----- MATERIAL PROVIDED
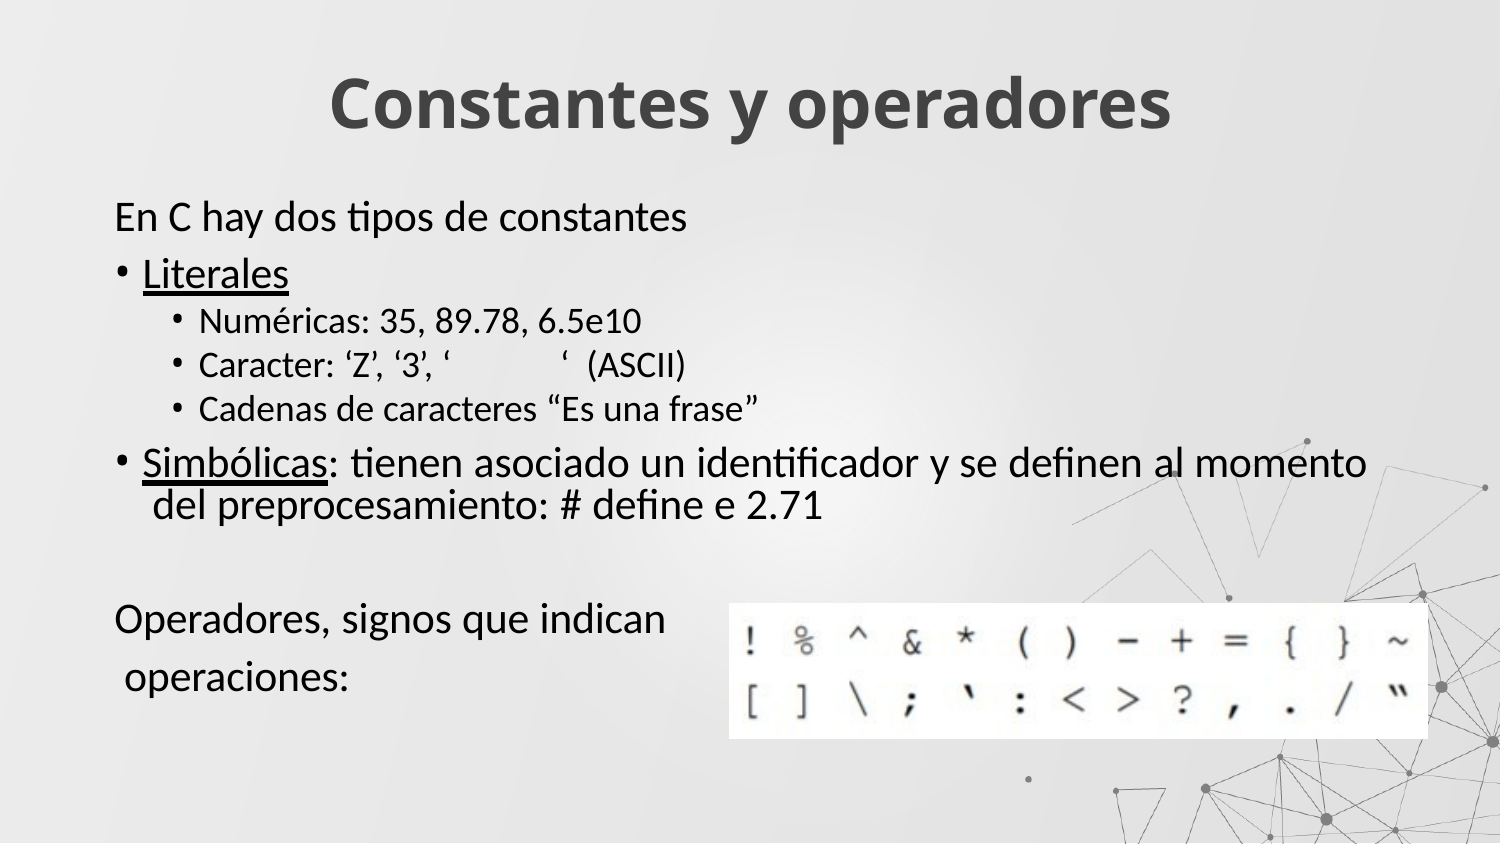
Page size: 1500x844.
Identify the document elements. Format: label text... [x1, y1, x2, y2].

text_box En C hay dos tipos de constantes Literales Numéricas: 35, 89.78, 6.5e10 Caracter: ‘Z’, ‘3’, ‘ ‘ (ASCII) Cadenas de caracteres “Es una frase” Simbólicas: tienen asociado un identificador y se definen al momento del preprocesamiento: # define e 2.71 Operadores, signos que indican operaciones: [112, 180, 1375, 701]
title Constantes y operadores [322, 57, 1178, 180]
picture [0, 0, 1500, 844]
----------
> **WORK TASK**: The whole listing above is to be printed again exactly; pictures stay out of it.

> **TASK RESULT**:
Page size: 1500x844.
Identify the document elements. Format: label text... [x1, y1, x2, y2].

text_box En C hay dos tipos de constantes Literales Numéricas: 35, 89.78, 6.5e10 Caracter: ‘Z’, ‘3’, ‘ ‘ (ASCII) Cadenas de caracteres “Es una frase” Simbólicas: tienen asociado un identificador y se definen al momento del preprocesamiento: # define e 2.71 Operadores, signos que indican operaciones: [112, 180, 1375, 701]
title Constantes y operadores [322, 57, 1178, 180]
picture [0, 0, 1500, 844]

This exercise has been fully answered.